Stored data

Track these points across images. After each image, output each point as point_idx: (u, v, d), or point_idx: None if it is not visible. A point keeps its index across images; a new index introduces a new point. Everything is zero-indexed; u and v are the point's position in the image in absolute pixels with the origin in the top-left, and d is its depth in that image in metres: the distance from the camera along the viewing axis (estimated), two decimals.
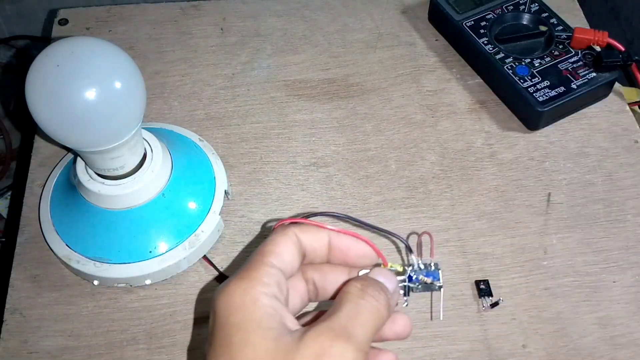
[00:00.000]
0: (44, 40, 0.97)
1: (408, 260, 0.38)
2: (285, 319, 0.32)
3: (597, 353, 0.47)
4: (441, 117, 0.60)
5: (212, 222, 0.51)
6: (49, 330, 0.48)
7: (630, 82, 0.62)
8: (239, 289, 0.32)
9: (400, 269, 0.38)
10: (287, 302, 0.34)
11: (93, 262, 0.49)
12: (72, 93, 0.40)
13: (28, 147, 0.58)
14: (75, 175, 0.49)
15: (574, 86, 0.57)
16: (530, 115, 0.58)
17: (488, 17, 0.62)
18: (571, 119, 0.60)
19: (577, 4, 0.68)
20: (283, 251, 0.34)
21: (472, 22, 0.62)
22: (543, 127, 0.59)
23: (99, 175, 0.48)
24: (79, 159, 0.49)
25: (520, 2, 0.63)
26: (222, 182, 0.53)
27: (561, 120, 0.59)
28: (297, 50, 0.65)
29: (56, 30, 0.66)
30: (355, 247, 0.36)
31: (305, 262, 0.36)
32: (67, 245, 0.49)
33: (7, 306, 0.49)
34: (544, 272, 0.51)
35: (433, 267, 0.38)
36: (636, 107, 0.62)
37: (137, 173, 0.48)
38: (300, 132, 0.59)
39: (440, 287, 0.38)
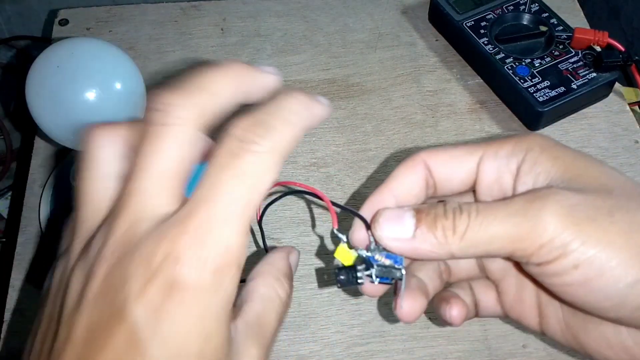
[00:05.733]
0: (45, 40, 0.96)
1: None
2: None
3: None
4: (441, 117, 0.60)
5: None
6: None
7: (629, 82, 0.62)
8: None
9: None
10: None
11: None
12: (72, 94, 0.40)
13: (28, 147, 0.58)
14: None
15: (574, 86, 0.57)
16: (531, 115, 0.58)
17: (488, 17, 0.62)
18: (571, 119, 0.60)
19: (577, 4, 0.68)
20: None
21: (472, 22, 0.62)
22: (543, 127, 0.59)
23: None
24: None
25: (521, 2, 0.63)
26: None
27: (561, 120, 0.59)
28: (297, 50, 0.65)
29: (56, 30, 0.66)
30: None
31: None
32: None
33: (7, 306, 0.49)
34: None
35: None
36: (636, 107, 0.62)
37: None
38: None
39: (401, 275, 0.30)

Task to carry out
Although the records above contain pictures, only their text is to be repeated, exactly as given.

Answer for the task
Track these points across images. After each image, output each point as point_idx: (u, v, d), or point_idx: None if it is not visible. A point keeps its index across images; a new index introduces a new point. Everything is zero-indexed; u and v are the point's position in the image in absolute pixels with the origin in the top-left, and d is its depth in that image in metres: the distance from the camera along the viewing axis (estimated), two decimals.
[00:00.000]
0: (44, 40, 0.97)
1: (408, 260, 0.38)
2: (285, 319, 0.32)
3: (597, 353, 0.47)
4: (441, 117, 0.60)
5: (212, 222, 0.51)
6: (49, 330, 0.48)
7: (630, 82, 0.62)
8: (239, 289, 0.32)
9: (400, 269, 0.38)
10: (287, 302, 0.34)
11: (93, 262, 0.49)
12: (72, 93, 0.40)
13: (28, 147, 0.58)
14: (75, 175, 0.49)
15: (574, 86, 0.57)
16: (530, 115, 0.58)
17: (488, 17, 0.62)
18: (571, 119, 0.60)
19: (577, 4, 0.68)
20: (283, 251, 0.34)
21: (472, 22, 0.62)
22: (543, 127, 0.59)
23: (99, 175, 0.48)
24: (79, 159, 0.49)
25: (520, 2, 0.63)
26: (222, 182, 0.53)
27: (561, 120, 0.59)
28: (297, 50, 0.65)
29: (56, 30, 0.66)
30: (355, 247, 0.36)
31: (305, 262, 0.36)
32: (67, 245, 0.49)
33: (7, 306, 0.49)
34: (544, 272, 0.51)
35: (433, 267, 0.38)
36: (636, 107, 0.62)
37: (137, 173, 0.48)
38: (300, 132, 0.59)
39: (440, 287, 0.38)
[00:05.733]
0: (45, 40, 0.96)
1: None
2: None
3: None
4: (441, 117, 0.60)
5: None
6: None
7: (629, 82, 0.62)
8: None
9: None
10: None
11: None
12: (72, 94, 0.40)
13: (28, 147, 0.58)
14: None
15: (574, 86, 0.57)
16: (531, 115, 0.58)
17: (488, 17, 0.62)
18: (571, 119, 0.60)
19: (577, 4, 0.68)
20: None
21: (472, 22, 0.62)
22: (543, 127, 0.59)
23: None
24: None
25: (521, 2, 0.63)
26: None
27: (561, 120, 0.59)
28: (297, 50, 0.65)
29: (56, 30, 0.66)
30: None
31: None
32: None
33: (7, 306, 0.49)
34: None
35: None
36: (636, 107, 0.62)
37: None
38: None
39: (401, 275, 0.30)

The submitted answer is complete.